Men and women respond differently to stress; and in the modern era women experience more stress in many cases than men. The gender role of men has not really changed; however, women today are very busy. They are more likely to be not only raising children and being wives, but also bread winners; this creates greater stress and therefore greater avenues for depression (Nierenberg, 2014).
The reality is that the two genders do experience emotions and their emotional response to those experiences can be greatly different. However, when asked which gender suffers more from depression it goes without saying that women appear to be the unfortunate majority in the grand scheme of things. However, that number might not be so different if more men recognized depression in themselves and that they would seek out treatment. The huge gap between men and women as far as depression is concerned is not just a result of the biology and stressors, but also of gender roles that deter men from admitting that they may be suffering from depression. That said depression is a condition that does affect people of all genders, all ages and all demographics. It leads women into instability and sorrow and leads men to drug addiction and potentially suicide. Addressing the modern issues of depression with the use of therapies, counseling and possibly drug interventions have been successful in many cases of lessening the symptom of depression if not helping to eliminate them, for some patients, all together. At the end of the day, however, the reality is that women do suffer more from depression as a whole, but men suffer more in silence than women.
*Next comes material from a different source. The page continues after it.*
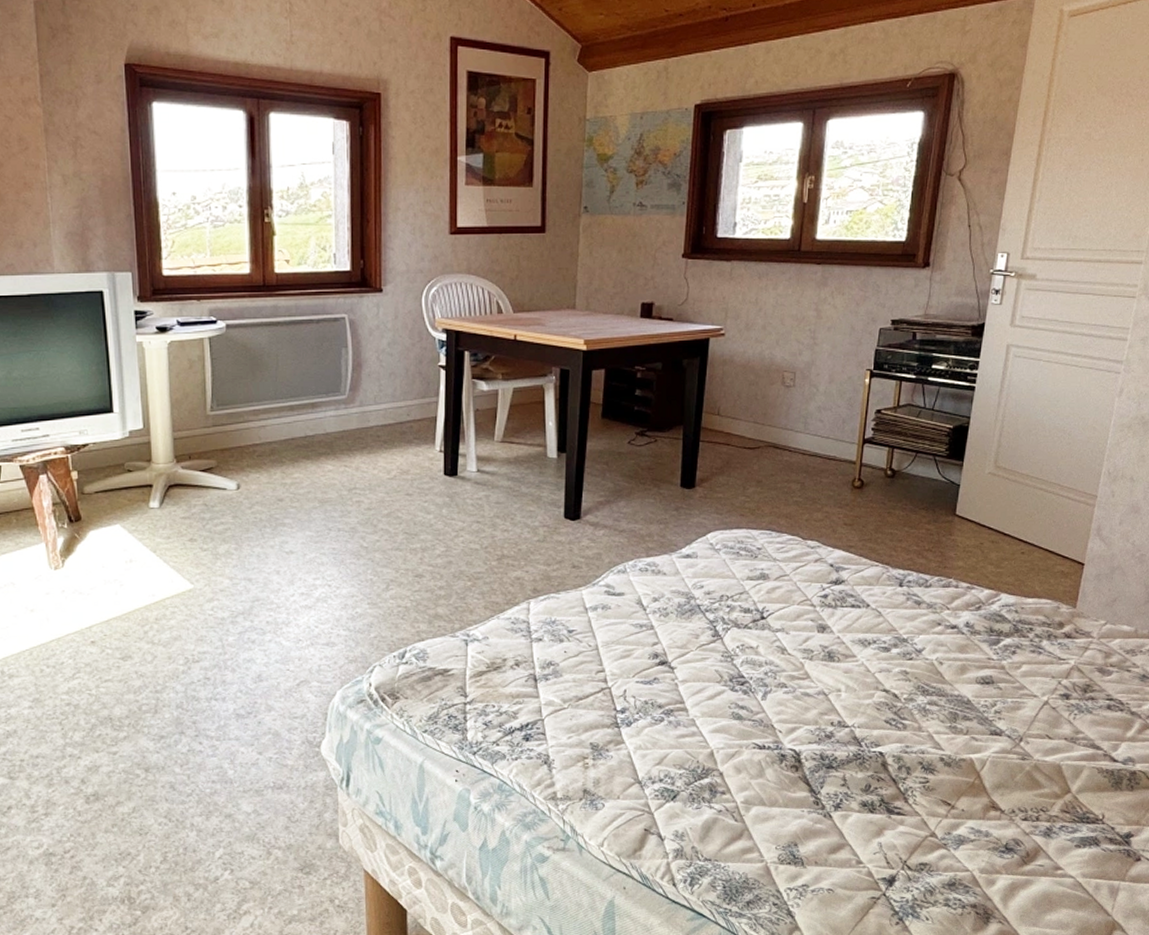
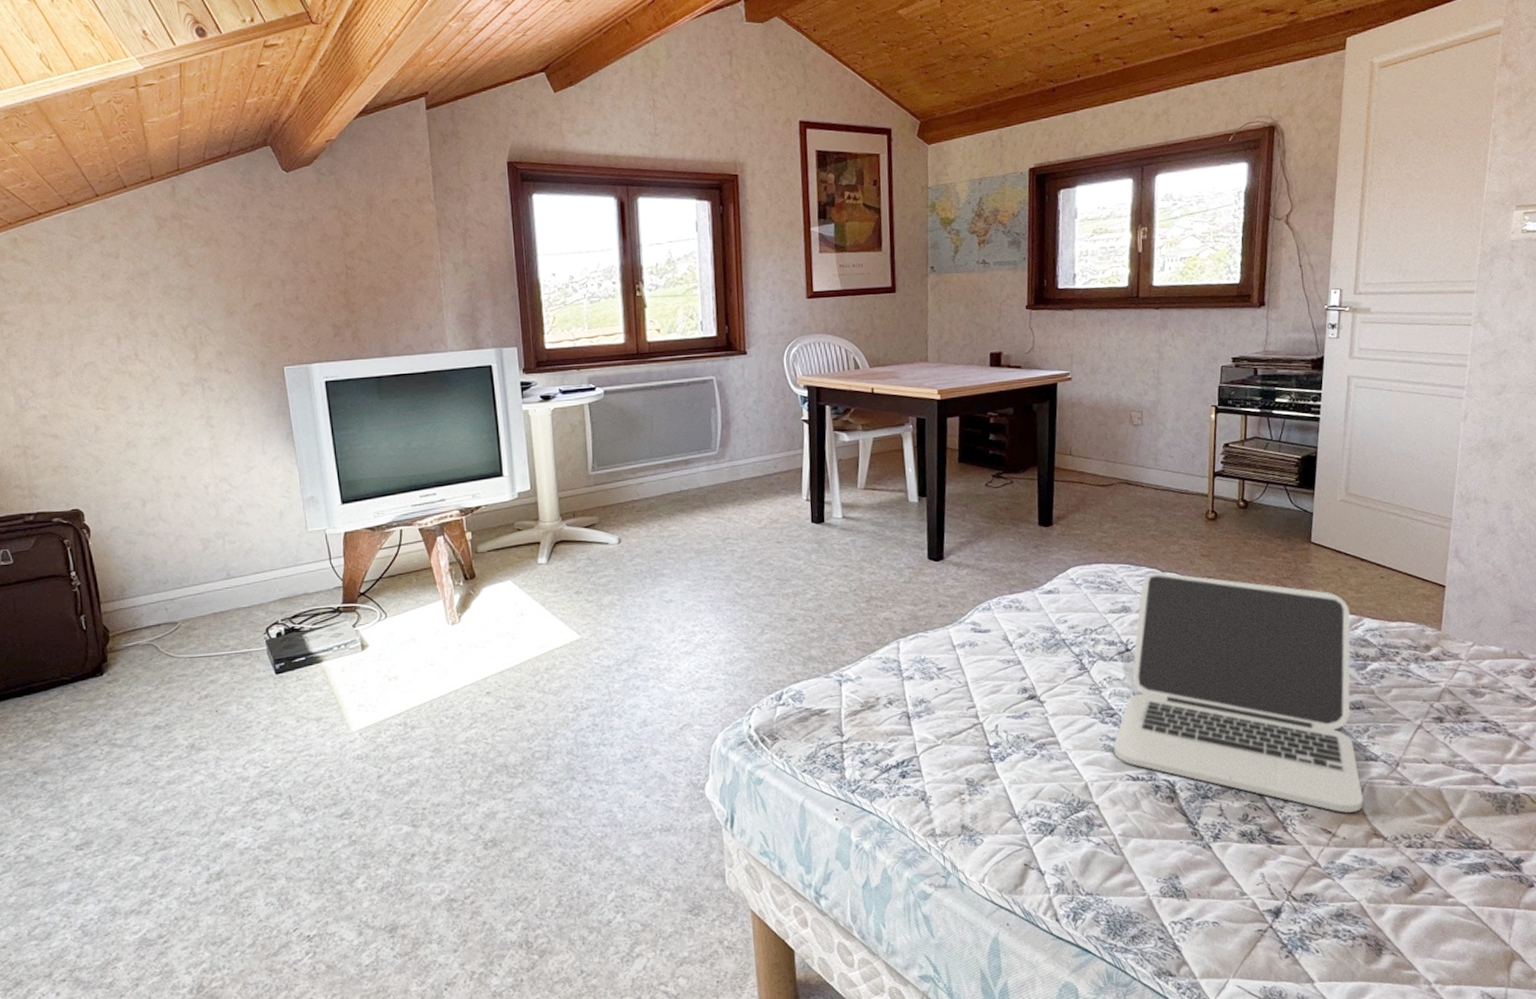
laptop: none [741,540,988,786] -> present [1113,572,1364,814]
Borchard, T.J. (2015).Why Do Women Get Depressed More Than Men?.Psyche Central. 1.
Retrieved July 2, 2015, from http://psychcentral.com/blog/archives/2012/09/22/why-do-women-get-depressed-more-than-men/
Burton, N. (2012). The 7 Reasons Why Depression is More Common in Women. Psychology
Today.1. Retrieved, July 2, 2015, from https://www.psychologytoday.com/blog/hide-and-seek/201205/the-7-reasons-why-depression-is-more-common-in-women
Frazier, L, Yu, E. & et. al. (2012). Gender differences in self-reported symptoms of depression
among patients with acute coronary syndrome. Nursing Research and Practice.1-5.
Nierenberg, C. (2014). 7 ways depression differs in men and women. Live Science Magazine. 1.